A advogada Ariella Dutra representa um aposentado que passa por essa situação. O cliente dela entrou na justiça para reaver a aposentadoria por invalidez. No entanto, por falta de recursos no fundo de gratuidade da Justiça, foi aberta a possibilidade para que o pagamento da perícia seja efetuado pela parte interessada em forma de adiantamento.

“Então, na prática o que está acontecendo: o juiz está intimando o autor da ação e concedendo a ele a possibilidade de proceder ao pagamento desses honorários processuais prévios, por meio de um deposito judicial que fica vinculado ao processo caso a parte tenha interesse. A parte tem interesse, o que acontece é que muitas vezes ela não tem dinheiro, não tem recursos para isso”, disse.

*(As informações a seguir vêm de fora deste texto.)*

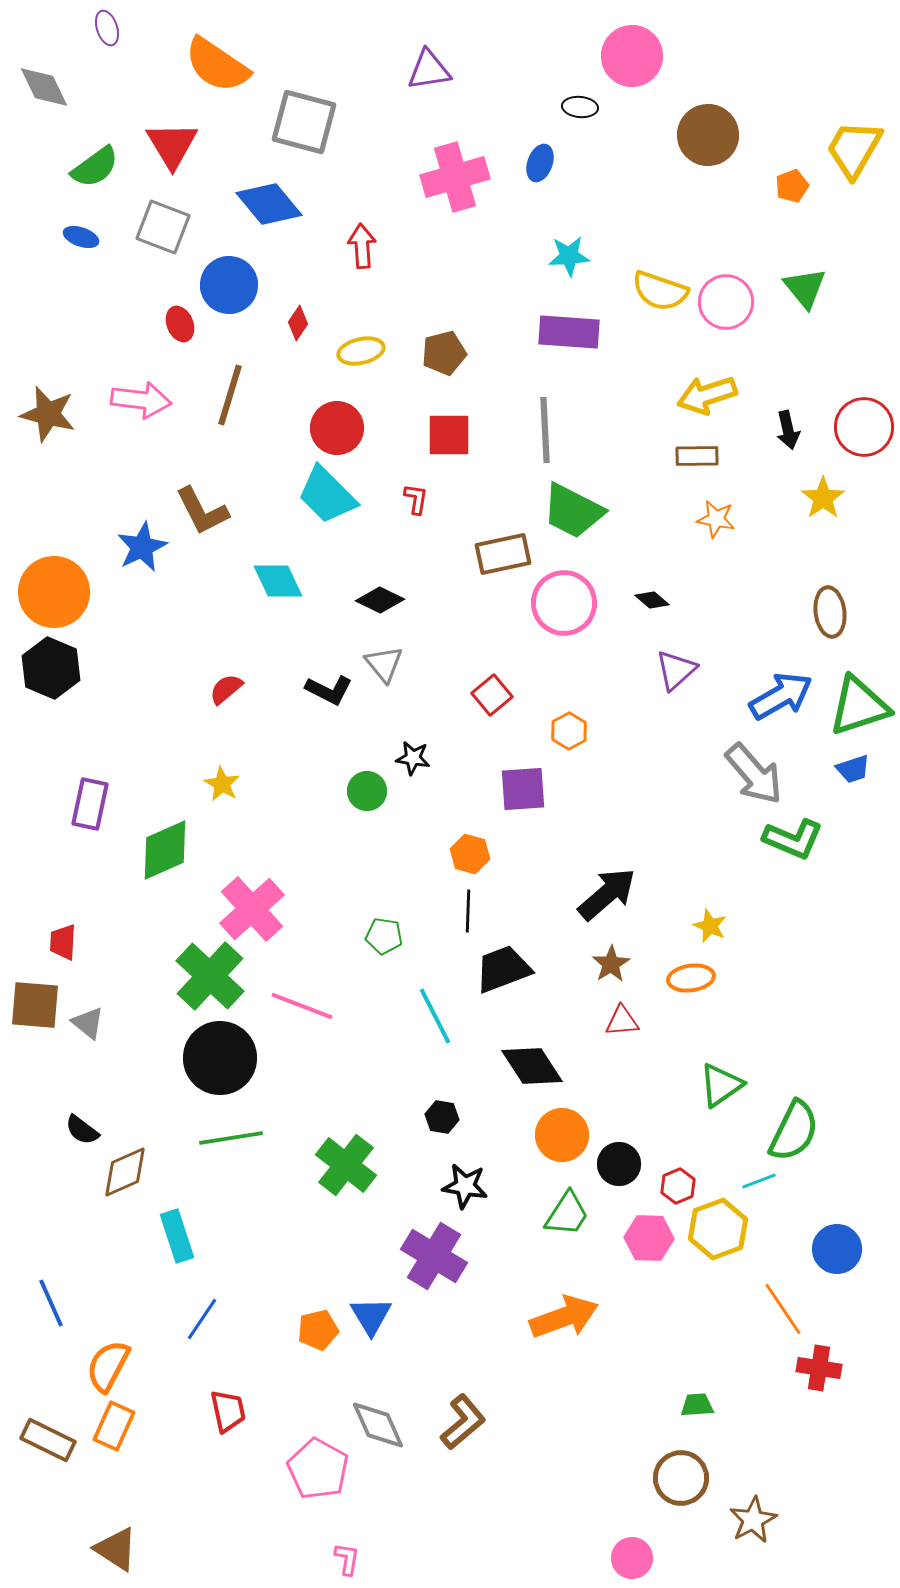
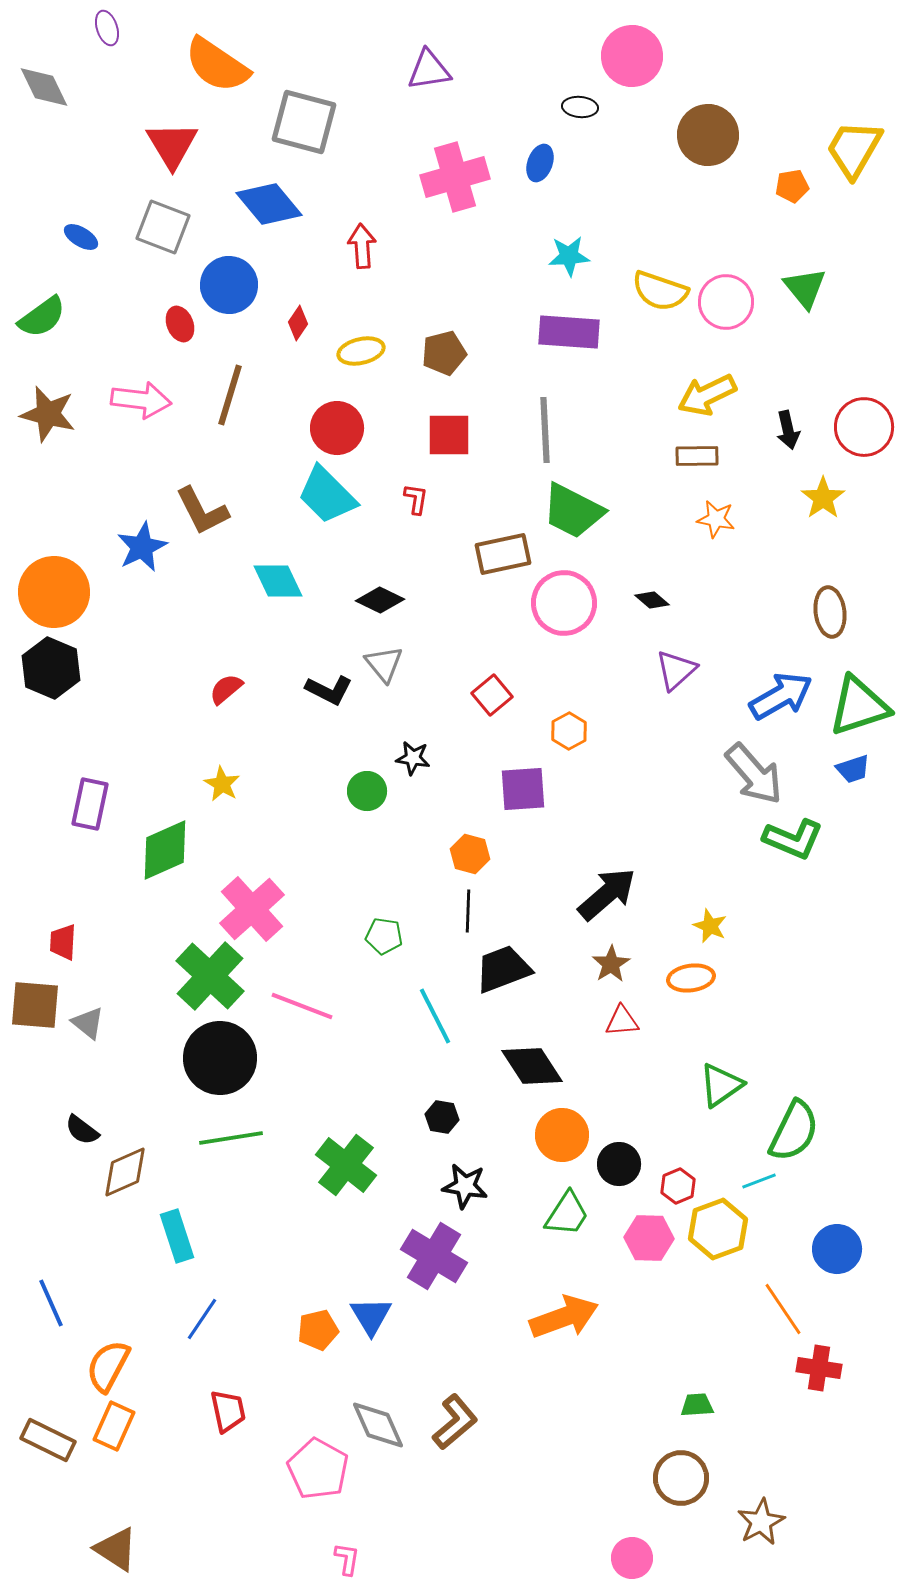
green semicircle at (95, 167): moved 53 px left, 150 px down
orange pentagon at (792, 186): rotated 12 degrees clockwise
blue ellipse at (81, 237): rotated 12 degrees clockwise
yellow arrow at (707, 395): rotated 8 degrees counterclockwise
brown L-shape at (463, 1422): moved 8 px left
brown star at (753, 1520): moved 8 px right, 2 px down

O valor do depósito varia. Em alguns casos, gira em torno de R$ 200. O problema, segundo a advogada, é quando o valor não é pago. Nesse caso, o processo fica parado até uma decisão futura do juiz sobre a disponibilidade de recursos para pagamento ao perito.

“Caso contrário, o processo fica suspenso até uma decisão futura do juiz. Essa decisão fica atrelada a existência de receita, de fundo para custear a perícia. Então, se não houver um aporte de recursos para esse fundo de gratuidade de justiça, o processo vai continuar parado, fica dependendo disso”, explicou.

IMPASSE

O juiz federal Rogério Moreira Alves, do 3ª Juizado Especial Federal, explica que uma mudança no orçamento que abastece o fundo de gratuidade para o pagamento dos encargos está causando o problema. Antes, o recurso era oriundo do orçamento da Justiça Federal. Segundo o juiz, em outubro do ano passado o Governo Federal aceitou que o orçamento para custear essas despesas saísse do Judiciário e passasse para o orçamento do poder Executivo.

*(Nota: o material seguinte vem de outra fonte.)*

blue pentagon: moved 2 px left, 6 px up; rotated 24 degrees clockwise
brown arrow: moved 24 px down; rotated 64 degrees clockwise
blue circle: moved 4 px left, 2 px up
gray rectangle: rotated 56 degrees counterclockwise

No entanto, ainda de acordo com o magistrado, a Medida Provisória editada para resolver essa situação no plano orçamentário não foi aprovada pelo Congresso e caducou no mês de fevereiro.

“O ano acabou, a gente não tem mais orçamento da Justiça Federal para custear as despesas, e o orçamento que deveria estar previsto na medida provisória para ser inserido no orçamento do poder executivo ficou prejudicado porque, infelizmente, o Congresso não aprovou a medida provisória. Então, ela caducou. E aí a gente fica no limbo. Não tem mais o orçamento antigo da Justiça Federal e o orçamento que deveria ser do poder Executivo ficou prejudicado pela caducidade da medida provisória”, explicou.

Segundo o magistrado, a possibilidade de pagamento pela parte interessada é uma alternativa para dar celeridade aos processos. Ele afirmou que quem paga é reembolsado em caso de ganho da causa. No entanto, diz que na maioria dos casos as pessoas não tem condições de pagar, e o processo acaba ficando parado.

“É uma situação angustiante, a gente se sente muito desconfortável com isso, porque temos consciência de que quem ajuíza a ação precisa, tem necessidade. O que a gente tenta é encontrar alternativas paliativas para que a situação seja momentaneamente superada. Cogitando a hipótese de quem queira pagar esses honorários, se ele ganhar esse processo, ele vai ter a despesa reembolsada, não vai ficar sem o dinheiro. Mas, a gente acredita que a maioria das pessoas não vai ter condição mesmo de pagar, e aí a gente não tem outra alternativa a não ser deixar o processo parado”, completou.

Procurado para comentar o andamento das perícias, o INSS não enviou resposta até o fechamento da reportagem.